In the course of the project, we developed several representations for learning from programs. Our approach uses different path-based abstractions of the program’s abstract syntax tree. This family of path-based representations is natural, general, fully automatic, and works well across different tasks and programming languages.

Predicting Program Properties with Neural Networks

We developed a framework for predicting program properties using neural networks. The main idea is a neural network that learns code embeddings - continuous distributed vector representations for code. The code embeddings allow us to model correspondence between code snippet and labels in a natural and effective manner. By learning code embeddings, our long term goal is to enable the application of neural techniques to a wide-range of programming-languages tasks.

In the course of the project, we developed several neural models for code, including "code2vec", a model that predicts descriptive labels for a given code snippet, and "code2seq", a model that a predicts natural language sentence that describes a given code snippet.

A live demo of the framework is available at https://code2vec.org and https://code2seq.org

Our neural network architecture uses a representation of code snippets that leverages the structured nature of source code, and learns to aggregate multiple syntactic paths into a single vector. This ability is fundamental for the application of deep learning in programming languages. By analogy, word embeddings in natural language processing (NLP) started a revolution of application of deep learning for NLP tasks.

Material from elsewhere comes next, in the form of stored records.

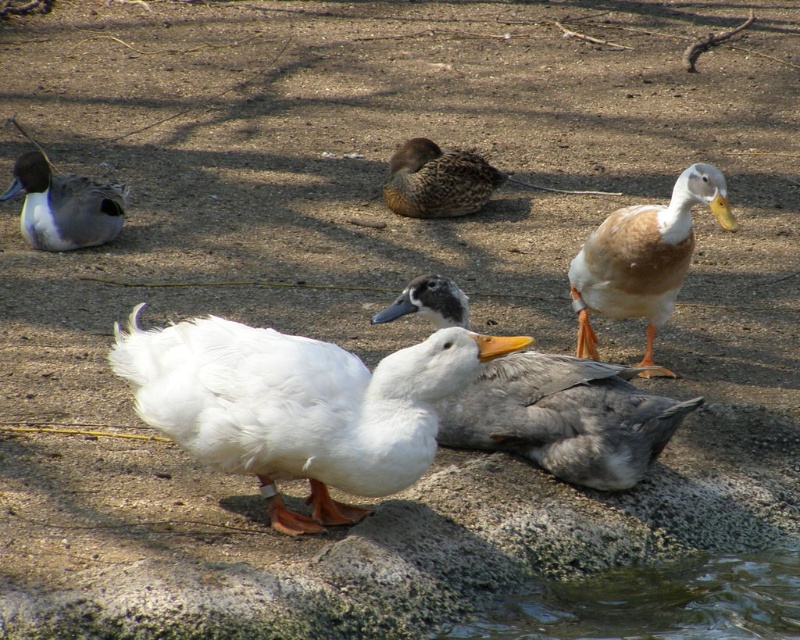
Between white fluffy goose at center and white matte duck at center, which one is positioned lower?

Positioned lower is white fluffy goose at center.

Does white fluffy goose at center appear over white matte duck at center?

Incorrect, white fluffy goose at center is not positioned above white matte duck at center.

Is point (390, 448) closer to viewer compared to point (636, 410)?

Yes, point (390, 448) is in front of point (636, 410).

Where is `white fluffy goose at center`? The image size is (800, 640). white fluffy goose at center is located at coordinates (297, 404).

Can you confirm if white matte duck at center is shorter than brown speckled duck at center?

Incorrect, white matte duck at center's height does not fall short of brown speckled duck at center's.

Does white matte duck at center appear over brown speckled duck at center?

Actually, white matte duck at center is below brown speckled duck at center.

Between point (594, 380) and point (464, 156), which one is positioned in front?

Positioned in front is point (594, 380).

Where is `white matte duck at center`? This screenshot has width=800, height=640. white matte duck at center is located at coordinates coord(566,417).

Is white fluffy goose at center smaller than brown matte duck at upper right?

Incorrect, white fluffy goose at center is not smaller in size than brown matte duck at upper right.

Can you confirm if white fluffy goose at center is positioned to the right of brown matte duck at upper right?

No, white fluffy goose at center is not to the right of brown matte duck at upper right.

Which is behind, point (145, 372) or point (596, 339)?

Positioned behind is point (596, 339).

At what (x,y) coordinates should I click in order to perform the action: click on white fluffy goose at center. Please return your answer as a coordinate pair (x, y). The width and height of the screenshot is (800, 640). Looking at the image, I should click on (297, 404).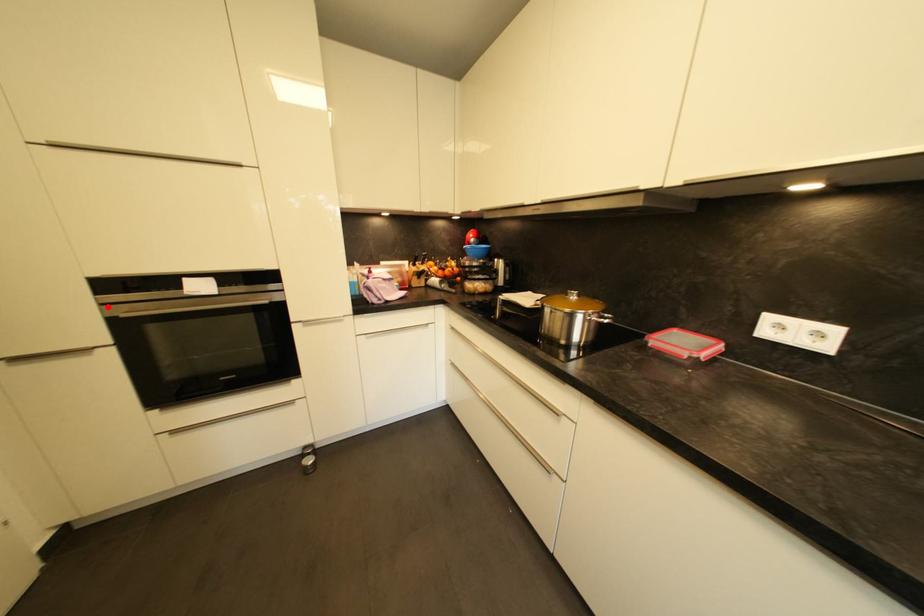
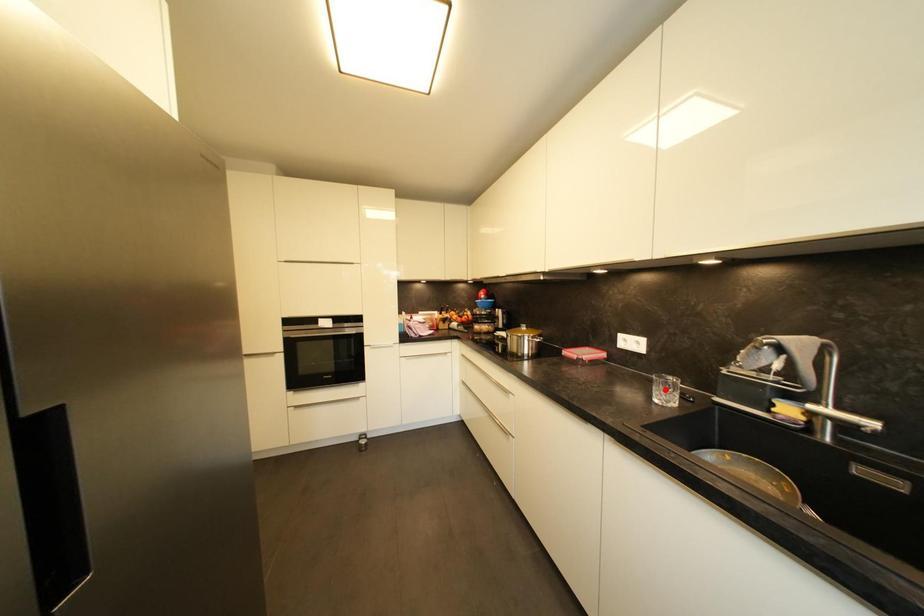
Consider the image. I am providing you with two images of the same scene from different viewpoints. A red point is marked on the first image and another point is marked on the second image. Is the marked point in image1 the same physical position as the marked point in image2?

No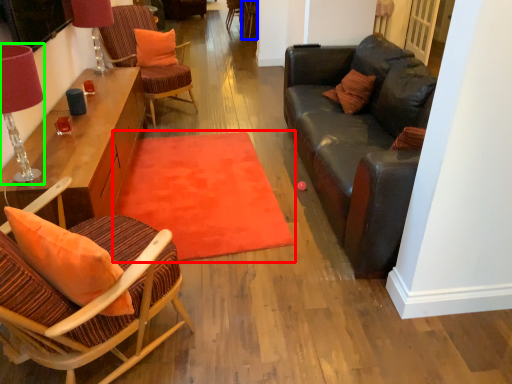
Question: Which is nearer to the mat (highlighted by a red box)? armchair (highlighted by a blue box) or table lamp (highlighted by a green box).

Choices:
 (A) armchair
 (B) table lamp

Answer: (B)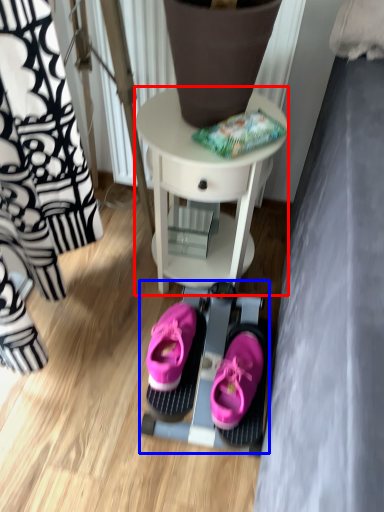
Question: Which point is closer to the camera, table (highlighted by a red box) or bunk bed (highlighted by a blue box)?

Choices:
 (A) table
 (B) bunk bed

Answer: (A)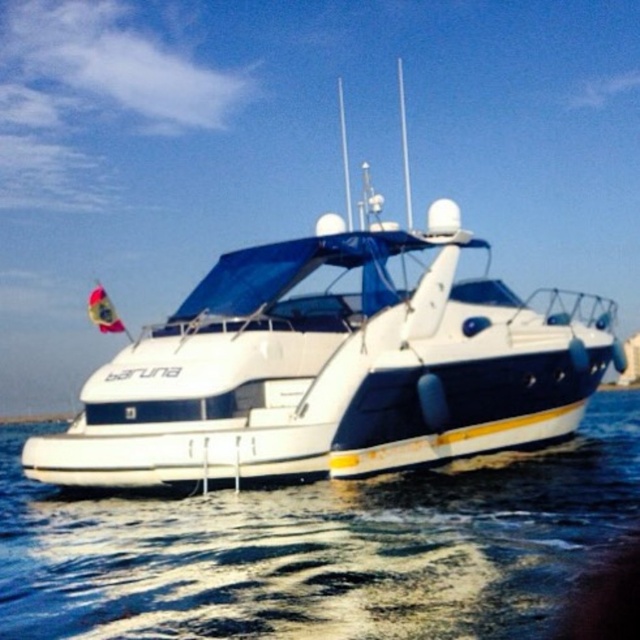
Is point (477, 422) positioned in front of point (148, 596)?

No, it is behind (148, 596).

Is point (460, 332) positioned behind point (444, 506)?

Yes, point (460, 332) is farther from viewer.

Identify the location of white glossy boat at center. (333, 369).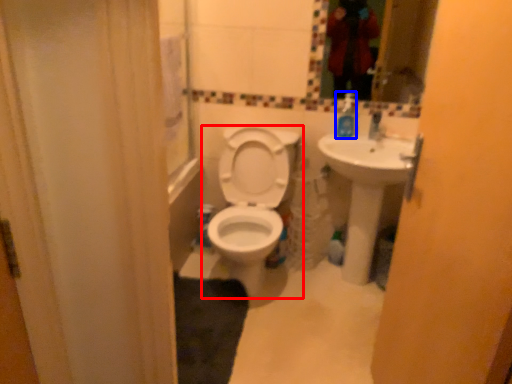
Question: Which point is closer to the camera, toilet (highlighted by a red box) or soap dispenser (highlighted by a blue box)?

Choices:
 (A) toilet
 (B) soap dispenser

Answer: (A)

Interpreting Neural Networks

Despite the “black-box” reputation of neural networks, our model is partially interpretable thanks to the attention mechanism, which allows us to visualize the distribution of weights over the bag of path-contexts.

In addition, we developed technique for extracting finite-state automata from recurrent neural networks (RNNs)

Interaction Models for Synthesis

As part of our journey towards "Augmented Programmer Intelligence", we also developed several interaction models that allow a developer interact with a synthesis engine, and show that our models are more effective in solving programming challenges with the assistance of a synthesizer.